Based on the book of the same name by Alexandra Bracken, The Darkest Minds is about a group of teens with powers who fight back against the adults who fear them and want to control them.

This Jennifer Yuh Nelson’s first live-action film after previously directed Kung Fu Panda 2 and Kung Fu Panda 3.

17 August

To All The Boys I’ve Loved Before
Directed by: Susan Johnson
Written by: Sofia Alvarez

When Lara Jean (Lan Condor) gets a crush, the way she deals with it is to write the boy a love letter, but she never sends them. Then one day all her letters get sent out and they wreak havoc on her love life.

Susan Johnson’s is a producer and director, her previous film Carrie Pilby is currently on Netflix and is well worth a watch. To All The Boys I’ve Loved Before is Sofia Alvarez’s first film credit and has previously written episodes and worked as an executive story editor on the TV show Man Seeking Woman.

Distant Constellation
Directed by: Shevaun Mizrahi

A documentary about the inhabitants of a Turkish retirement home, telling anecdotes about their lives.

Distant Constellation is Shevaun Mizrahi first feature-length documentary, which she also edited, after previously working as a part of the camera and electrical department on multiple short films.

The Guardians
Directed by: Xavier Beauvois
Written by: Xavier Beauvois, Marie-Julie Maille and Frédérique Moreau

When war breaks out in France in 1915, the women are left behind to work on a family farm so that their loved ones will have something to come back to.

As well as writing The Guardians Marie-Julie Maille also edited it. She’s edited over a dozen short and feature-length films.

22 August

Load Wedding
Directed by: Nabeel Qureshi
Written By: Fizza Ali Meerza and Nabeel Qureshi

Load Wedding is a romantic social comedy starring Fahad Mustafa and Mehwish Hayat.
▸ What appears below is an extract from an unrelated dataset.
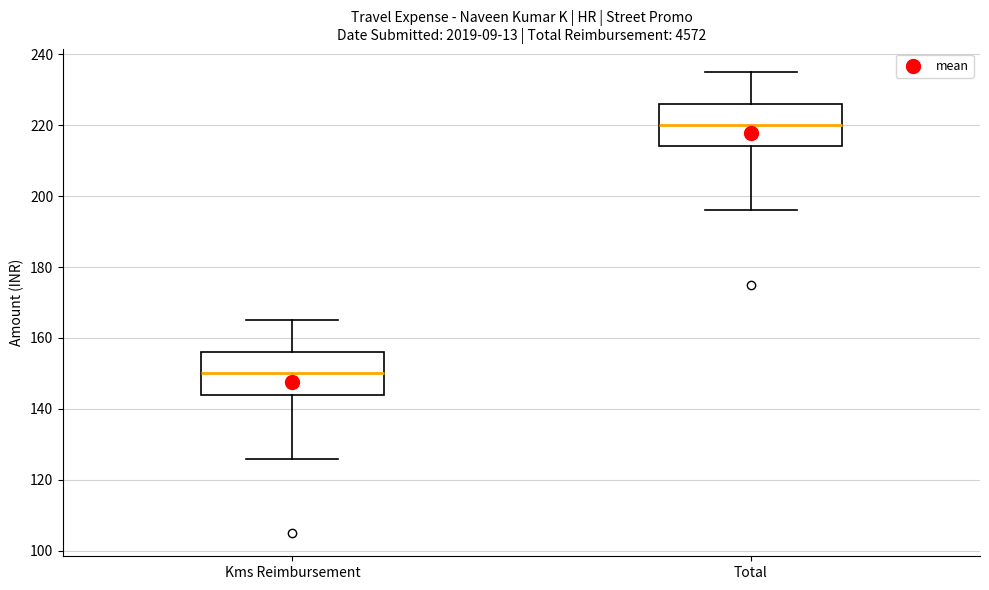

Where does the lower whisker of the box for Kms Reimbursement end on the y-axis? The values are not printed on the chart, so give them approximately, as read against the axis.

126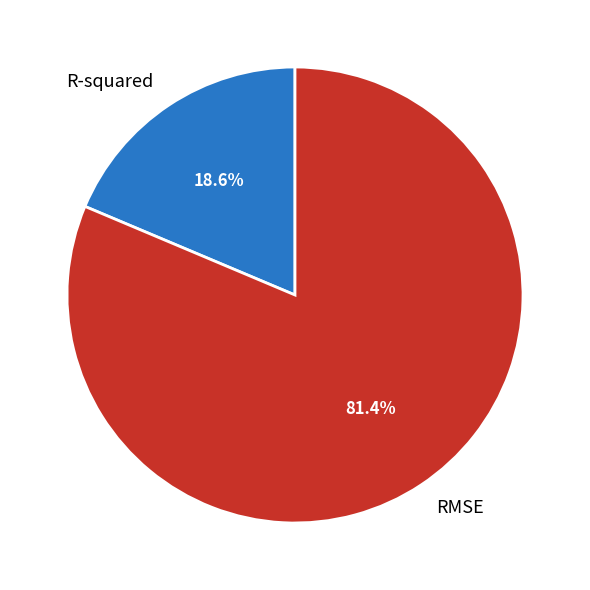

To the nearest percent, what is the difference between the RMSE and R-squared slice percentages?

63%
Fizza Ali Meerza also produced Load Wedding and it is her third produced screenplay.

The Spy Who Dumped Me
Directed by: Susanna Fogel
Written by: Susanna Fogel and David Iserson

Audrey (Mila Kunis) and her best friend Morgan (Kate McKinnon) get caught up in an international conspiracy when they discover that Audrey’s ex-boyfriend (Justin Theroux) is actually a spy.

Susanna Fogel is a writer, director and producer. The Spy Who Dumped Me is her second film.

24 August

One Note At A Time
Directed by: Renne Edwards

Documentary about the aftermath of Hurricane Katrina and how musicians use music to try and piece themselves together.

One Note at a Time is Renee Edwards’ first feature-length documentary. She’s edited over twenty different films and TV shows including episodes of Dispatches and Panorama.


That’s 10 very different films released in the UK this month, both in cinemas and on Netflix, that are made by women. If you get the chance to see any of them, we’d love to hear what you think of them.